It has been a hard slog to get inflation down but it looks like we are getting very close. It is hard to believe that it was only two years ago that it was widely expected that after a brief inflation blip upwards, rates would remain on hold until 2024. Now 12 rate rises later, inflation is still above the two to three per cent band. It is coming down but may not be fast enough for one or two more increases.

There are some promising signs. Domestic travel, electricity and fuel costs fell over the June quarter. The rapid increases in construction costs are nearing an end as demand softens and the cost of materials falls. International travel increases were high but are expected to come back as it was primarily driven by Australians heading to a European summer. Even potato price rises are expected to start to moderate as weather conditions for this crop improve. In the June quarter, inflation rose by 0.8 per cent, the lowest level in almost two years.

Overseas are also seeing some promising signs. US inflation came in at three per cent last month, close to the two per cent target set by that country’s central bank. It didn’t stop them raising rates last week but like Australia, it is expected that the increases will soon be over. Even in countries that have been very aggressive with rate rises, increases seem to be coming to an end. New Zealand’s rates have risen far more quickly than Australia, even forcing that country into recession, but the RBNZ has now flagged that they are just about done.

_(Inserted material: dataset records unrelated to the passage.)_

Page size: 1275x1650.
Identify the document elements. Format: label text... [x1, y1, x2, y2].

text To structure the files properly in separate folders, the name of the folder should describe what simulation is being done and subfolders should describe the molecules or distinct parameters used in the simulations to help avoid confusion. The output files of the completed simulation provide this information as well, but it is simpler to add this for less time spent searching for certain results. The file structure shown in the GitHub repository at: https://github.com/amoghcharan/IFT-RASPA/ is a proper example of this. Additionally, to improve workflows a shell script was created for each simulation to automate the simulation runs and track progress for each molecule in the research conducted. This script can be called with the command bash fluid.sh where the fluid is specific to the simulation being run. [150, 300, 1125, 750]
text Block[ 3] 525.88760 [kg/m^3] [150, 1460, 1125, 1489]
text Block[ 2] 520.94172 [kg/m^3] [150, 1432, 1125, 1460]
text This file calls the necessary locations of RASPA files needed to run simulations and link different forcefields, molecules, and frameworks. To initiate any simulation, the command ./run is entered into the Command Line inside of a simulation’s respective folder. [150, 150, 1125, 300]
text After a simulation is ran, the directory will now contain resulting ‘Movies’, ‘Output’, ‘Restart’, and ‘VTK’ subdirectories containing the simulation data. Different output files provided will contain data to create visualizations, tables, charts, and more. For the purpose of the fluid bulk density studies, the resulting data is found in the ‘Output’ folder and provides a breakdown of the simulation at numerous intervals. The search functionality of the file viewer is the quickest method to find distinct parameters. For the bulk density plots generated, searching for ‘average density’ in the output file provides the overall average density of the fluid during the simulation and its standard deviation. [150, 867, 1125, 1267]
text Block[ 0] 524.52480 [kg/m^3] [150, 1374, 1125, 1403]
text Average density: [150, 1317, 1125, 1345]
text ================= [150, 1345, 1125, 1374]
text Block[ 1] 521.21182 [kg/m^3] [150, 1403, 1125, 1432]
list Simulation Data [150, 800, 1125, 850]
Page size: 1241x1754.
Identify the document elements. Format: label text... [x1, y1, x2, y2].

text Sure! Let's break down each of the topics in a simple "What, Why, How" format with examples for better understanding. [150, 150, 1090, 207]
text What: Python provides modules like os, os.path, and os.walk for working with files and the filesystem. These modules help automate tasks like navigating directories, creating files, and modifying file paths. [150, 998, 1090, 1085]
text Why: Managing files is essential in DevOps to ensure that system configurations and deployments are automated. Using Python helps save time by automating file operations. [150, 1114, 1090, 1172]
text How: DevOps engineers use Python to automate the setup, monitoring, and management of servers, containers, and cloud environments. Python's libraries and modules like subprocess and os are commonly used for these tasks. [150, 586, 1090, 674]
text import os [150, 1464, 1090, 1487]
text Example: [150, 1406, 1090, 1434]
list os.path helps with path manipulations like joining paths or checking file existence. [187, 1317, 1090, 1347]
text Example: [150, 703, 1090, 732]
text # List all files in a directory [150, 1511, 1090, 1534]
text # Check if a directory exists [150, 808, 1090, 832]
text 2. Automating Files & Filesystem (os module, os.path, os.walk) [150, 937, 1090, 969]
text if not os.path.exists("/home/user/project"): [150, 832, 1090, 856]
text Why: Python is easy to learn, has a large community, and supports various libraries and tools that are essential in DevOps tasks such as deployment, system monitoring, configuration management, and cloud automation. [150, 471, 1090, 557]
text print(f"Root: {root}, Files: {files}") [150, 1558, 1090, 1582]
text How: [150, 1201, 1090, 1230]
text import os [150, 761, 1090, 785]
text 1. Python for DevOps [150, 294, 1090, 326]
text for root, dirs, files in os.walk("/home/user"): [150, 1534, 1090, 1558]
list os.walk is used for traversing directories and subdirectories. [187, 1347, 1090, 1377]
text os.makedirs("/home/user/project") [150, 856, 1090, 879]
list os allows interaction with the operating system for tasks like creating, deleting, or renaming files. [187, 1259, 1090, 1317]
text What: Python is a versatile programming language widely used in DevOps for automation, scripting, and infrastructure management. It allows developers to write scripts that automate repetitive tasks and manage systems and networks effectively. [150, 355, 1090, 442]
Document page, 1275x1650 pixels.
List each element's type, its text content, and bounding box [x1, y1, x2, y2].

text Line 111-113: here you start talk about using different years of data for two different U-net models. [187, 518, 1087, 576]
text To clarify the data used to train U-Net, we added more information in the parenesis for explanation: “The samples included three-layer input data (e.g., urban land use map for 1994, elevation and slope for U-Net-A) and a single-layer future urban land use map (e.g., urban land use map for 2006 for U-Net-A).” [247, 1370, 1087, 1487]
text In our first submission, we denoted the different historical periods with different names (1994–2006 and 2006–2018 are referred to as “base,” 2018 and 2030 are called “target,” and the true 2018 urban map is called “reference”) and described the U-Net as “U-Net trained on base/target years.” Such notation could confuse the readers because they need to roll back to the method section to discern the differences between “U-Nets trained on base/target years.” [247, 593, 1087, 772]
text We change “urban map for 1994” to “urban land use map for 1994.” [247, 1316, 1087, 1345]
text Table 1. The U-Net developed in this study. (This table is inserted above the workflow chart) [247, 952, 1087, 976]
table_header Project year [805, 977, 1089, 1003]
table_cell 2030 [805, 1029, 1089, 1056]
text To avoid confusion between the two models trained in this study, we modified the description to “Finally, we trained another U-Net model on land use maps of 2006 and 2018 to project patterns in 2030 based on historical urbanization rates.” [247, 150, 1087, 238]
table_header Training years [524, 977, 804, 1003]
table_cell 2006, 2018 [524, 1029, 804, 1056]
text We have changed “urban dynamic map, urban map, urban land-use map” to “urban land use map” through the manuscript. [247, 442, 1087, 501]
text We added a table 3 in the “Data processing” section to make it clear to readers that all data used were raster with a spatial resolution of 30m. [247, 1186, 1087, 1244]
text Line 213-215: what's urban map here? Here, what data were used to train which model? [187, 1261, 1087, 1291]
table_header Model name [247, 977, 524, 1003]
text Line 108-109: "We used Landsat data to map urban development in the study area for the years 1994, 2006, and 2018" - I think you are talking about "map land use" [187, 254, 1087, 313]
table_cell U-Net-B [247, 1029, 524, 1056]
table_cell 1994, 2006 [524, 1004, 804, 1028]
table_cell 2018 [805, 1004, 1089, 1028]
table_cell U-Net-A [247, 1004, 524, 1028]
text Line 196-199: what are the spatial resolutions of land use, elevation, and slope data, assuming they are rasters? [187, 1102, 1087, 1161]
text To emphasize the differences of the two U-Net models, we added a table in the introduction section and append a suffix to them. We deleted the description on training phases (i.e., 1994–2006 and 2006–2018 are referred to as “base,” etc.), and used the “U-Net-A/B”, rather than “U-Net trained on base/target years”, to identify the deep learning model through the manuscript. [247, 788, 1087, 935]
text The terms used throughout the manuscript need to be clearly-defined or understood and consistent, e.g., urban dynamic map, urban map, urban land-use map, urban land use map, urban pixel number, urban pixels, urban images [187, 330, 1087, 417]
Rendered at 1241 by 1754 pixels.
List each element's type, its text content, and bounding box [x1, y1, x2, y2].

The big problem remains rental increases. As we noted last year when advertised rents started to skyrocket, there is always a lag between advertised rents climbing and an increase in rents in already tenanted properties. It is the rents in tenanted properties that is used in the ABS inflation numbers. Increases in advertised rents are starting to slow but it will be some time before this slows down in the rental calculation used in the inflation numbers.